When I was almost to the bottom of the rock face, we suddenly had a bit of much needed comedy. Wil’s backpack, which had been sitting on the ground just fine by itself, began tumbling down the narrow path. It cart wheeled around the corner and out of sight. We couldn’t see it, but we could hear it still thud-thumping its way down the mountain. We were hoping his camera was ok, but we couldn’t help but laugh. At least, he wouldn’t have to carry it for awhile!
Once we were off the top-most rock face, one would think we were home free at that point. However, with the steepness of the trail (think of the backpack!), we spent much of the time on our bottoms. If we weren’t sliding down loose dirt or leaves, then we were accidentally ending up on our butts when our feet slipped out from under us. At one point, I hung onto a large branch from a fern tree to support myself as I climbed down a tricky section. Right when I needed it most, the branch detached itself from the tree, and left me sliding down the trail.
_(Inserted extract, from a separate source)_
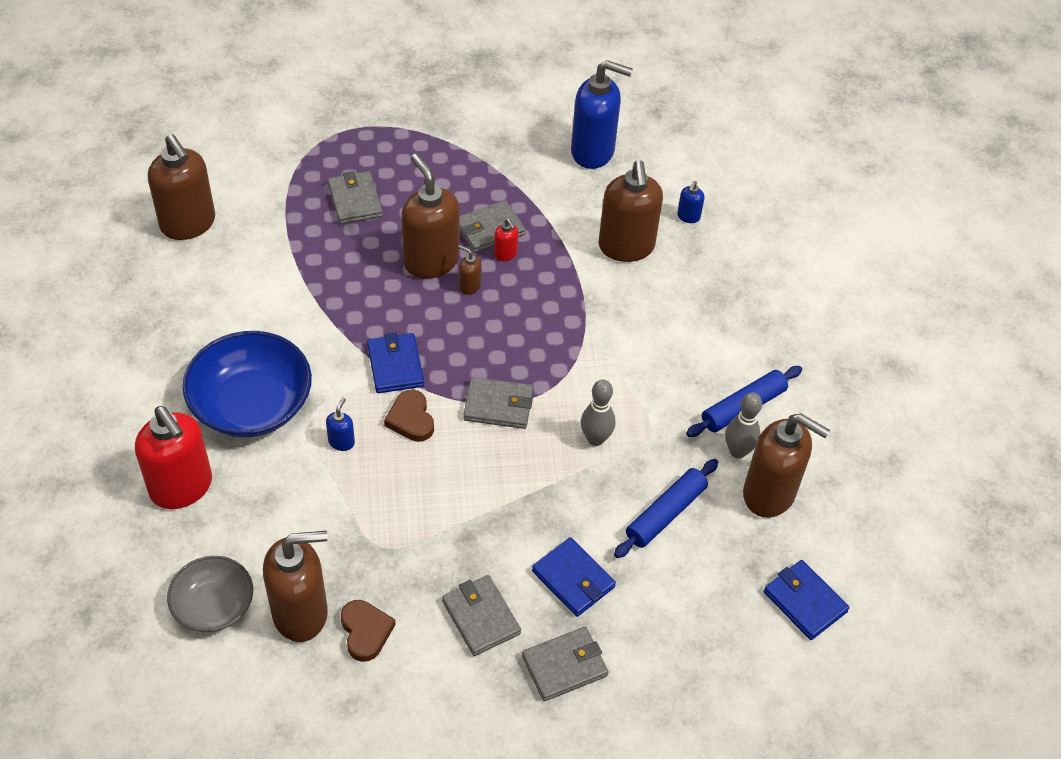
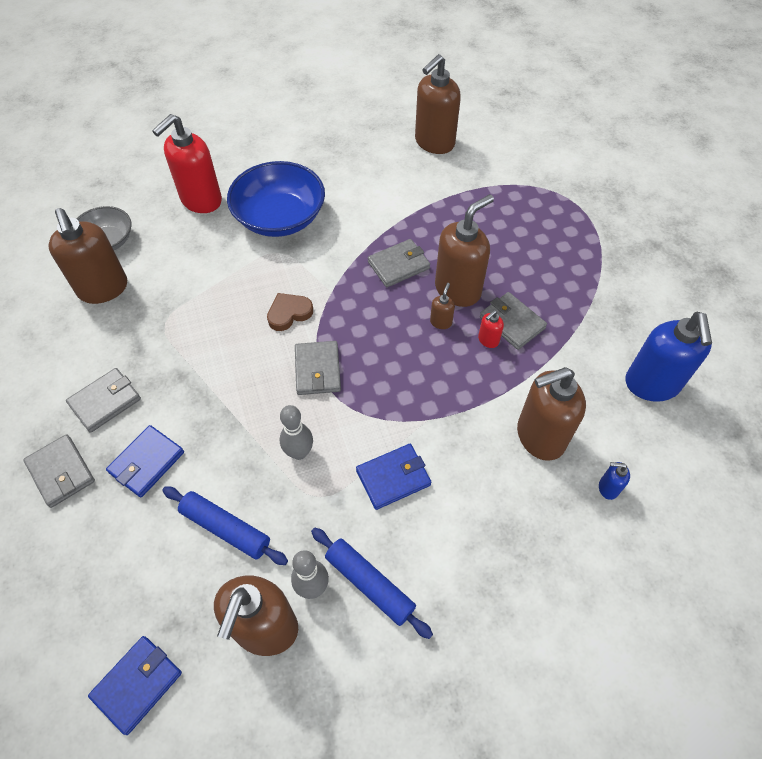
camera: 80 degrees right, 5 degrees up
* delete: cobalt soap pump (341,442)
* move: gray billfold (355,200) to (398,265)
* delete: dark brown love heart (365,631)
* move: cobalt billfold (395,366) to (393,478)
Just in the knick of time, I managed to grab another branch, stopping myself right at the edge of another further drop down. (Almost sounds like an action movie, right?) The others were more graceful than me, but we all ended up with dirty bottom sides.
The forest was growing darker as we neared the bottom of the trail. Fortunately, we managed to reach the road before the sun actually set. We joked that someone would be sending a search party for us. Our first steps onto the paved road were awkward. After so many hours of walking on such a steep slant, our extremely fatigued legs wouldn’t cooperate. We were wobbly and unsure of our steps. It took several minutes to come even close to walking normally again. [Wil says that this description doesn’t even come close to describing how our legs and feet felt!]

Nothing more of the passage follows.